WORKING DATA:
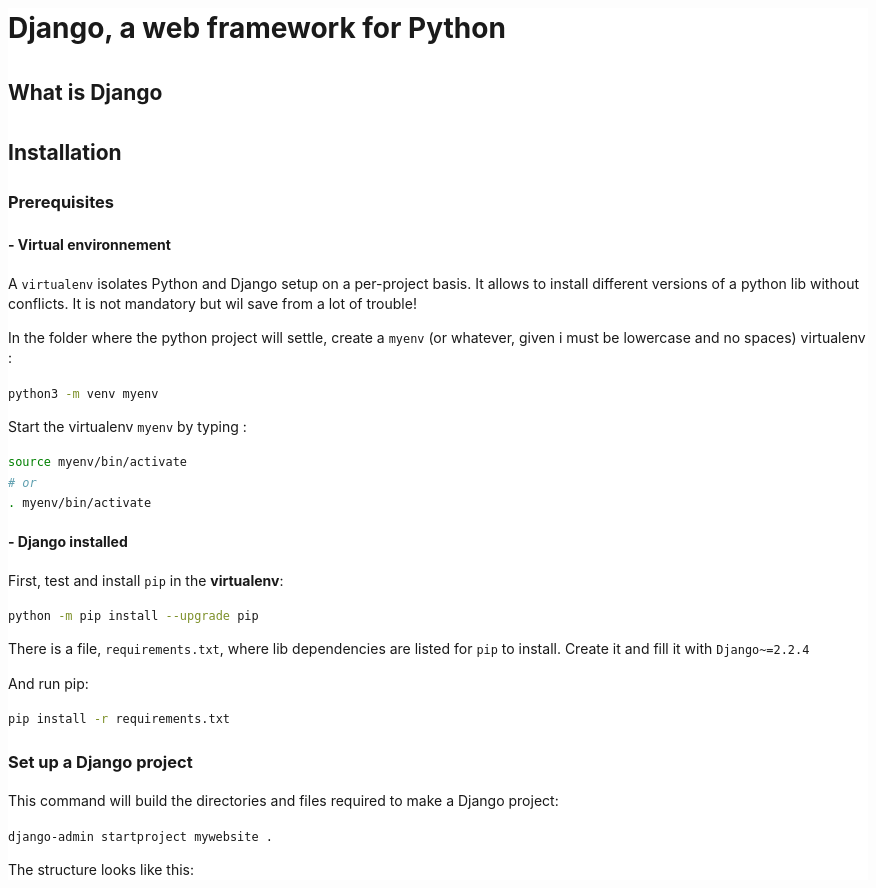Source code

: # Django, a web framework for Python

## What is Django

## Installation

### Prerequisites

#### - Virtual environnement

A `virtualenv` isolates Python and Django setup on a per-project basis. It allows to install different versions of a python lib without conflicts. It is not mandatory but wil save from a lot of trouble!

In the folder where the python project will settle, create a `myenv` (or whatever, given i must be lowercase and no spaces) virtualenv :

```bash
python3 -m venv myenv
```

Start the virtualenv `myenv` by typing :

```bash
source myenv/bin/activate
# or
. myenv/bin/activate
```

#### - Django installed

First, test and install `pip` in the __virtualenv__:

```bash
python -m pip install --upgrade pip
```

There is a file, `requirements.txt`, where lib dependencies are listed for `pip` to install. Create it and fill it with `Django~=2.2.4`

And run pip:

```bash
pip install -r requirements.txt
```

### Set up a Django project

This command will build the directories and files required to make a Django project:

```bash
django-admin startproject mywebsite .
```

The structure looks like this:
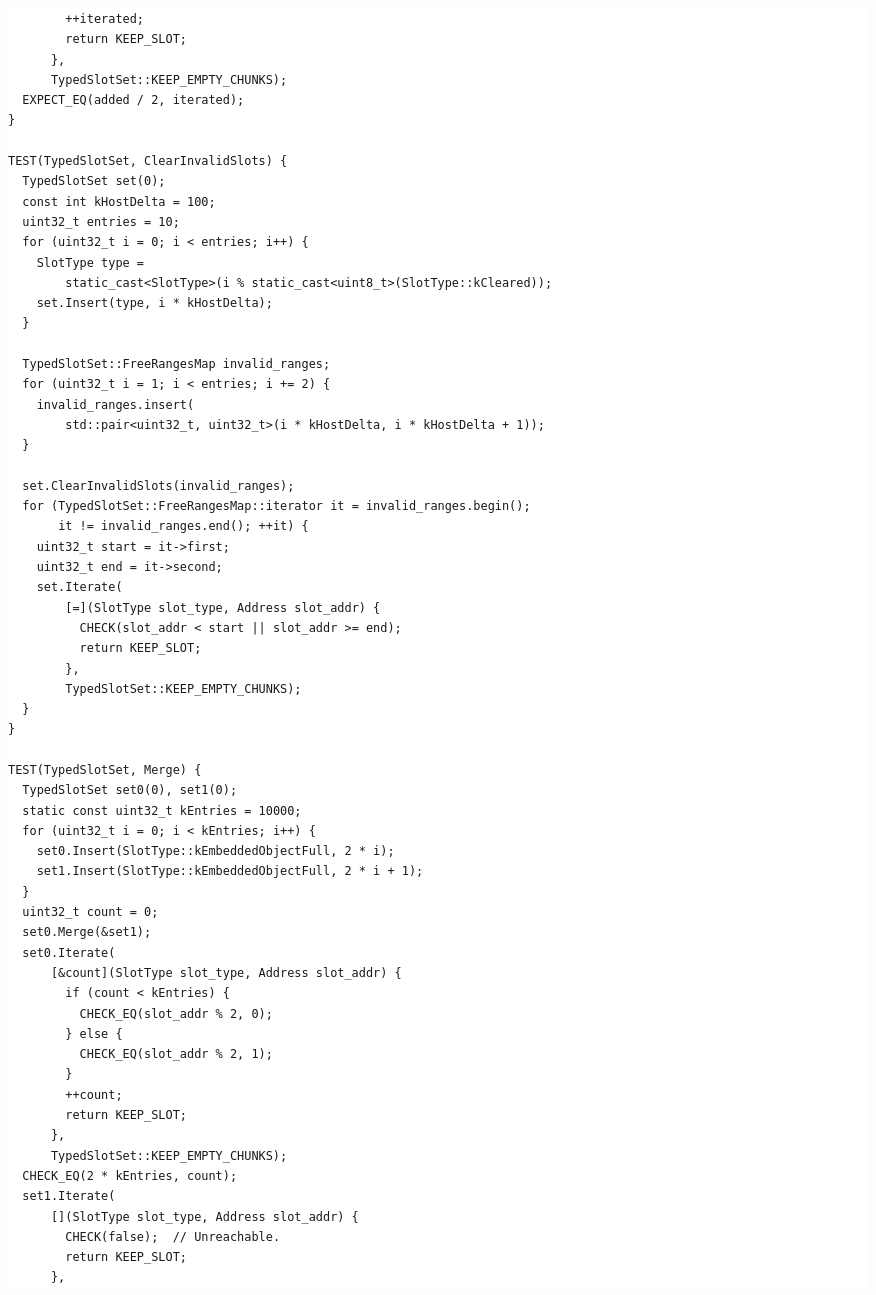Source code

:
 ```
        ++iterated;
        return KEEP_SLOT;
      },
      TypedSlotSet::KEEP_EMPTY_CHUNKS);
  EXPECT_EQ(added / 2, iterated);
}

TEST(TypedSlotSet, ClearInvalidSlots) {
  TypedSlotSet set(0);
  const int kHostDelta = 100;
  uint32_t entries = 10;
  for (uint32_t i = 0; i < entries; i++) {
    SlotType type =
        static_cast<SlotType>(i % static_cast<uint8_t>(SlotType::kCleared));
    set.Insert(type, i * kHostDelta);
  }

  TypedSlotSet::FreeRangesMap invalid_ranges;
  for (uint32_t i = 1; i < entries; i += 2) {
    invalid_ranges.insert(
        std::pair<uint32_t, uint32_t>(i * kHostDelta, i * kHostDelta + 1));
  }

  set.ClearInvalidSlots(invalid_ranges);
  for (TypedSlotSet::FreeRangesMap::iterator it = invalid_ranges.begin();
       it != invalid_ranges.end(); ++it) {
    uint32_t start = it->first;
    uint32_t end = it->second;
    set.Iterate(
        [=](SlotType slot_type, Address slot_addr) {
          CHECK(slot_addr < start || slot_addr >= end);
          return KEEP_SLOT;
        },
        TypedSlotSet::KEEP_EMPTY_CHUNKS);
  }
}

TEST(TypedSlotSet, Merge) {
  TypedSlotSet set0(0), set1(0);
  static const uint32_t kEntries = 10000;
  for (uint32_t i = 0; i < kEntries; i++) {
    set0.Insert(SlotType::kEmbeddedObjectFull, 2 * i);
    set1.Insert(SlotType::kEmbeddedObjectFull, 2 * i + 1);
  }
  uint32_t count = 0;
  set0.Merge(&set1);
  set0.Iterate(
      [&count](SlotType slot_type, Address slot_addr) {
        if (count < kEntries) {
          CHECK_EQ(slot_addr % 2, 0);
        } else {
          CHECK_EQ(slot_addr % 2, 1);
        }
        ++count;
        return KEEP_SLOT;
      },
      TypedSlotSet::KEEP_EMPTY_CHUNKS);
  CHECK_EQ(2 * kEntries, count);
  set1.Iterate(
      [](SlotType slot_type, Address slot_addr) {
        CHECK(false);  // Unreachable.
        return KEEP_SLOT;
      },
```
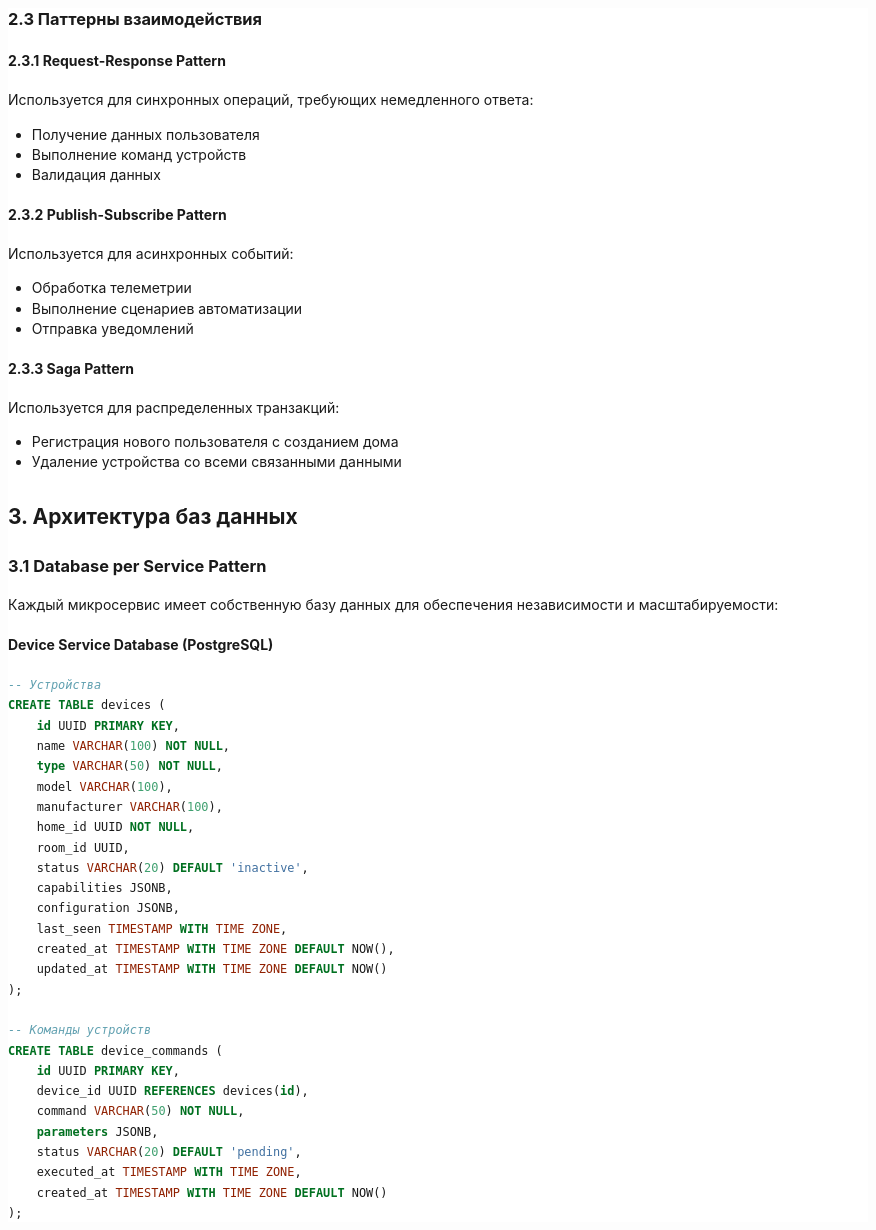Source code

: ### 2.3 Паттерны взаимодействия

#### 2.3.1 Request-Response Pattern
Используется для синхронных операций, требующих немедленного ответа:
- Получение данных пользователя
- Выполнение команд устройств
- Валидация данных

#### 2.3.2 Publish-Subscribe Pattern
Используется для асинхронных событий:
- Обработка телеметрии
- Выполнение сценариев автоматизации
- Отправка уведомлений

#### 2.3.3 Saga Pattern
Используется для распределенных транзакций:
- Регистрация нового пользователя с созданием дома
- Удаление устройства со всеми связанными данными

## 3. Архитектура баз данных

### 3.1 Database per Service Pattern

Каждый микросервис имеет собственную базу данных для обеспечения независимости и масштабируемости:

#### Device Service Database (PostgreSQL)
```sql
-- Устройства
CREATE TABLE devices (
    id UUID PRIMARY KEY,
    name VARCHAR(100) NOT NULL,
    type VARCHAR(50) NOT NULL,
    model VARCHAR(100),
    manufacturer VARCHAR(100),
    home_id UUID NOT NULL,
    room_id UUID,
    status VARCHAR(20) DEFAULT 'inactive',
    capabilities JSONB,
    configuration JSONB,
    last_seen TIMESTAMP WITH TIME ZONE,
    created_at TIMESTAMP WITH TIME ZONE DEFAULT NOW(),
    updated_at TIMESTAMP WITH TIME ZONE DEFAULT NOW()
);

-- Команды устройств
CREATE TABLE device_commands (
    id UUID PRIMARY KEY,
    device_id UUID REFERENCES devices(id),
    command VARCHAR(50) NOT NULL,
    parameters JSONB,
    status VARCHAR(20) DEFAULT 'pending',
    executed_at TIMESTAMP WITH TIME ZONE,
    created_at TIMESTAMP WITH TIME ZONE DEFAULT NOW()
);
```
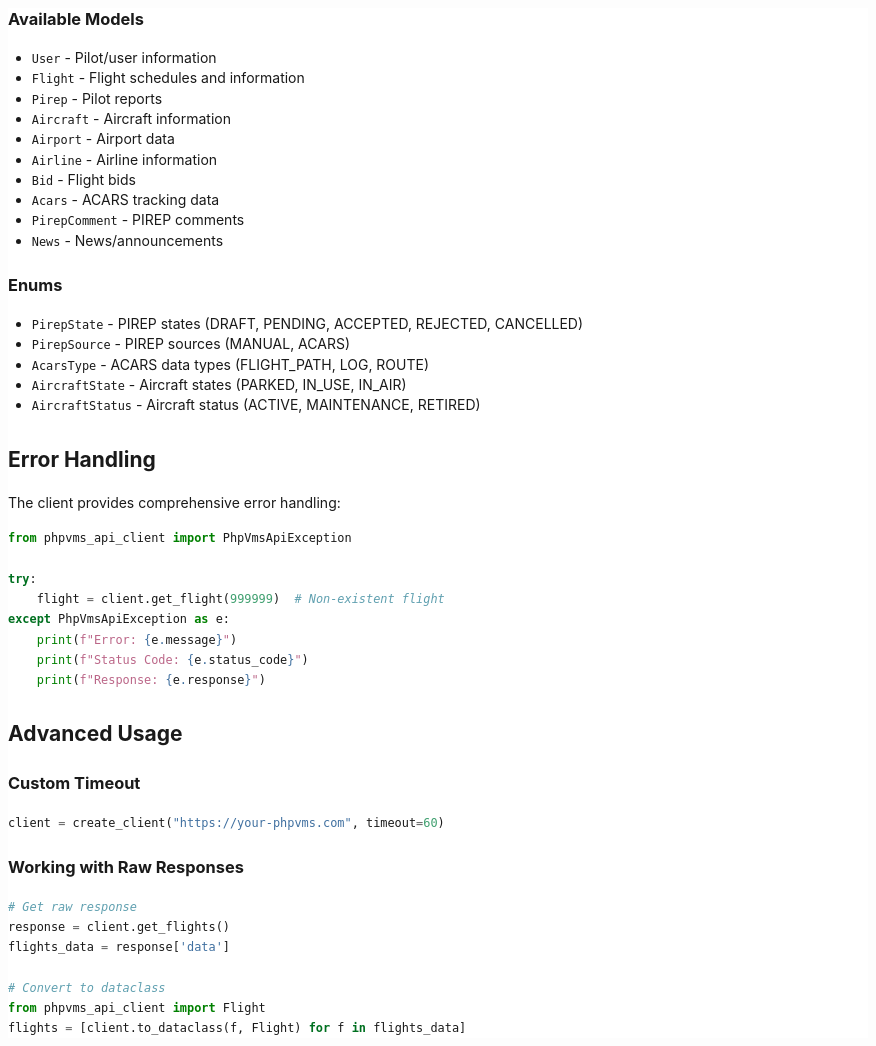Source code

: ### Available Models
- `User` - Pilot/user information
- `Flight` - Flight schedules and information
- `Pirep` - Pilot reports
- `Aircraft` - Aircraft information
- `Airport` - Airport data
- `Airline` - Airline information
- `Bid` - Flight bids
- `Acars` - ACARS tracking data
- `PirepComment` - PIREP comments
- `News` - News/announcements

### Enums
- `PirepState` - PIREP states (DRAFT, PENDING, ACCEPTED, REJECTED, CANCELLED)
- `PirepSource` - PIREP sources (MANUAL, ACARS)
- `AcarsType` - ACARS data types (FLIGHT_PATH, LOG, ROUTE)
- `AircraftState` - Aircraft states (PARKED, IN_USE, IN_AIR)
- `AircraftStatus` - Aircraft status (ACTIVE, MAINTENANCE, RETIRED)

## Error Handling

The client provides comprehensive error handling:

```python
from phpvms_api_client import PhpVmsApiException

try:
    flight = client.get_flight(999999)  # Non-existent flight
except PhpVmsApiException as e:
    print(f"Error: {e.message}")
    print(f"Status Code: {e.status_code}")
    print(f"Response: {e.response}")
```

## Advanced Usage

### Custom Timeout
```python
client = create_client("https://your-phpvms.com", timeout=60)
```

### Working with Raw Responses
```python
# Get raw response
response = client.get_flights()
flights_data = response['data']

# Convert to dataclass
from phpvms_api_client import Flight
flights = [client.to_dataclass(f, Flight) for f in flights_data]
```
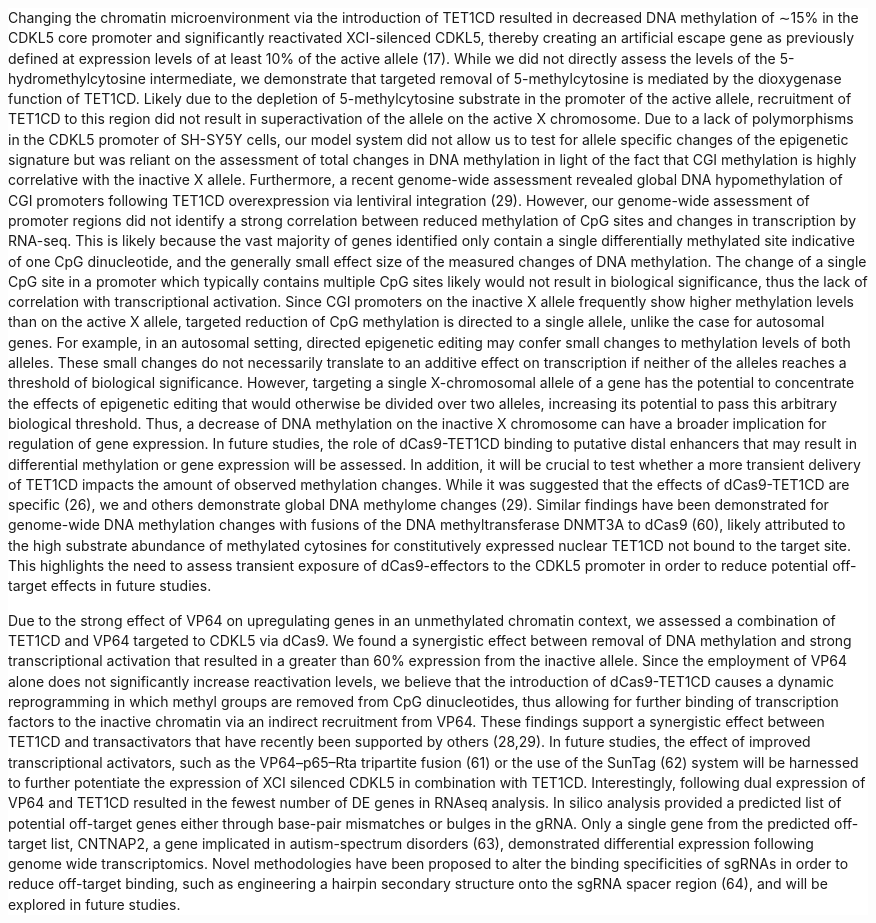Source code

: Changing the chromatin microenvironment via the introduction of TET1CD resulted in decreased DNA methylation of ∼15% in the CDKL5 core promoter and significantly reactivated XCI-silenced CDKL5, thereby creating an artificial escape gene as previously defined at expression levels of at least 10% of the active allele (17). While we did not directly assess the levels of the 5-hydromethylcytosine intermediate, we demonstrate that targeted removal of 5-methylcytosine is mediated by the dioxygenase function of TET1CD. Likely due to the depletion of 5-methylcytosine substrate in the promoter of the active allele, recruitment of TET1CD to this region did not result in superactivation of the allele on the active X chromosome. Due to a lack of polymorphisms in the CDKL5 promoter of SH-SY5Y cells, our model system did not allow us to test for allele specific changes of the epigenetic signature but was reliant on the assessment of total changes in DNA methylation in light of the fact that CGI methylation is highly correlative with the inactive X allele. Furthermore, a recent genome-wide assessment revealed global DNA hypomethylation of CGI promoters following TET1CD overexpression via lentiviral integration (29). However, our genome-wide assessment of promoter regions did not identify a strong correlation between reduced methylation of CpG sites and changes in transcription by RNA-seq. This is likely because the vast majority of genes identified only contain a single differentially methylated site indicative of one CpG dinucleotide, and the generally small effect size of the measured changes of DNA methylation. The change of a single CpG site in a promoter which typically contains multiple CpG sites likely would not result in biological significance, thus the lack of correlation with transcriptional activation. Since CGI promoters on the inactive X allele frequently show higher methylation levels than on the active X allele, targeted reduction of CpG methylation is directed to a single allele, unlike the case for autosomal genes. For example, in an autosomal setting, directed epigenetic editing may confer small changes to methylation levels of both alleles. These small changes do not necessarily translate to an additive effect on transcription if neither of the alleles reaches a threshold of biological significance. However, targeting a single X-chromosomal allele of a gene has the potential to concentrate the effects of epigenetic editing that would otherwise be divided over two alleles, increasing its potential to pass this arbitrary biological threshold. Thus, a decrease of DNA methylation on the inactive X chromosome can have a broader implication for regulation of gene expression. In future studies, the role of dCas9-TET1CD binding to putative distal enhancers that may result in differential methylation or gene expression will be assessed. In addition, it will be crucial to test whether a more transient delivery of TET1CD impacts the amount of observed methylation changes. While it was suggested that the effects of dCas9-TET1CD are specific (26), we and others demonstrate global DNA methylome changes (29). Similar findings have been demonstrated for genome-wide DNA methylation changes with fusions of the DNA methyltransferase DNMT3A to dCas9 (60), likely attributed to the high substrate abundance of methylated cytosines for constitutively expressed nuclear TET1CD not bound to the target site. This highlights the need to assess transient exposure of dCas9-effectors to the CDKL5 promoter in order to reduce potential off-target effects in future studies.

Due to the strong effect of VP64 on upregulating genes in an unmethylated chromatin context, we assessed a combination of TET1CD and VP64 targeted to CDKL5 via dCas9. We found a synergistic effect between removal of DNA methylation and strong transcriptional activation that resulted in a greater than 60% expression from the inactive allele. Since the employment of VP64 alone does not significantly increase reactivation levels, we believe that the introduction of dCas9-TET1CD causes a dynamic reprogramming in which methyl groups are removed from CpG dinucleotides, thus allowing for further binding of transcription factors to the inactive chromatin via an indirect recruitment from VP64. These findings support a synergistic effect between TET1CD and transactivators that have recently been supported by others (28,29). In future studies, the effect of improved transcriptional activators, such as the VP64–p65–Rta tripartite fusion (61) or the use of the SunTag (62) system will be harnessed to further potentiate the expression of XCI silenced CDKL5 in combination with TET1CD. Interestingly, following dual expression of VP64 and TET1CD resulted in the fewest number of DE genes in RNAseq analysis. In silico analysis provided a predicted list of potential off-target genes either through base-pair mismatches or bulges in the gRNA. Only a single gene from the predicted off-target list, CNTNAP2, a gene implicated in autism-spectrum disorders (63), demonstrated differential expression following genome wide transcriptomics. Novel methodologies have been proposed to alter the binding specificities of sgRNAs in order to reduce off-target binding, such as engineering a hairpin secondary structure onto the sgRNA spacer region (64), and will be explored in future studies.
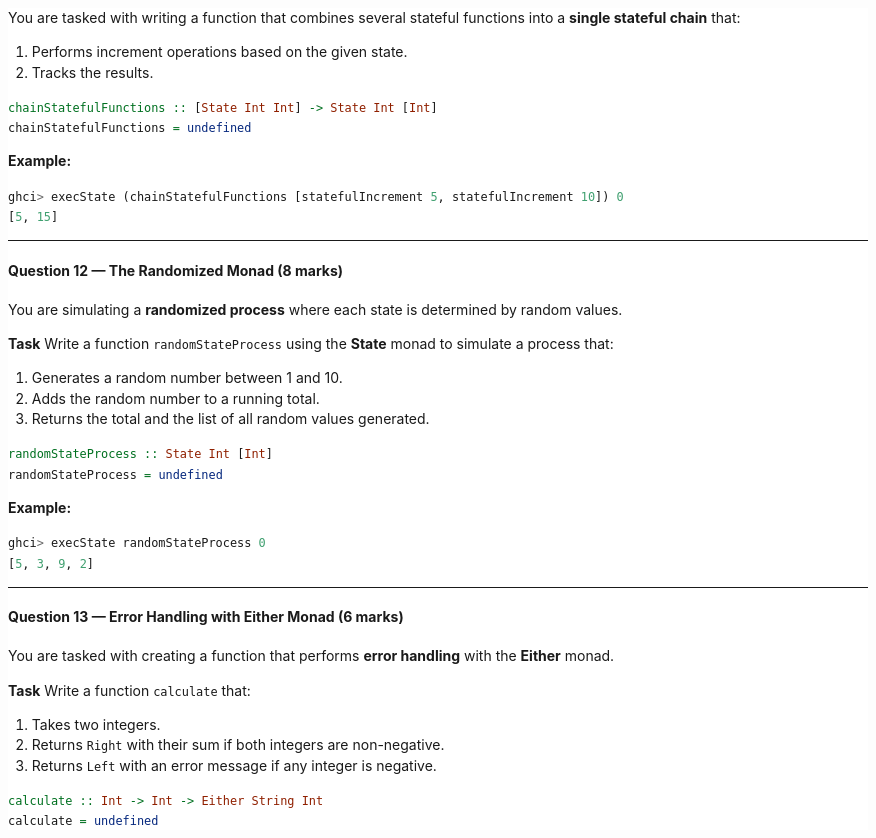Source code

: You are tasked with writing a function that combines several stateful functions into a **single stateful chain** that:

1. Performs increment operations based on the given state.
2. Tracks the results.

```haskell
chainStatefulFunctions :: [State Int Int] -> State Int [Int]
chainStatefulFunctions = undefined
```

**Example:**

```haskell
ghci> execState (chainStatefulFunctions [statefulIncrement 5, statefulIncrement 10]) 0
[5, 15]
```

---

#### **Question 12 — The Randomized Monad** (**8 marks**)

You are simulating a **randomized process** where each state is determined by random values.

**Task**
Write a function `randomStateProcess` using the **State** monad to simulate a process that:

1. Generates a random number between 1 and 10.
2. Adds the random number to a running total.
3. Returns the total and the list of all random values generated.

```haskell
randomStateProcess :: State Int [Int]
randomStateProcess = undefined
```

**Example:**

```haskell
ghci> execState randomStateProcess 0
[5, 3, 9, 2]
```

---

#### **Question 13 — Error Handling with Either Monad** (**6 marks**)

You are tasked with creating a function that performs **error handling** with the **Either** monad.

**Task**
Write a function `calculate` that:

1. Takes two integers.
2. Returns `Right` with their sum if both integers are non-negative.
3. Returns `Left` with an error message if any integer is negative.

```haskell
calculate :: Int -> Int -> Either String Int
calculate = undefined
```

TASK TO COMPLETE:
Write out each line above that contains the word "states".

YOUR SOLUTION:
- `PirepState` - PIREP states (DRAFT, PENDING, ACCEPTED, REJECTED, CANCELLED)
- `AircraftState` - Aircraft states (PARKED, IN_USE, IN_AIR)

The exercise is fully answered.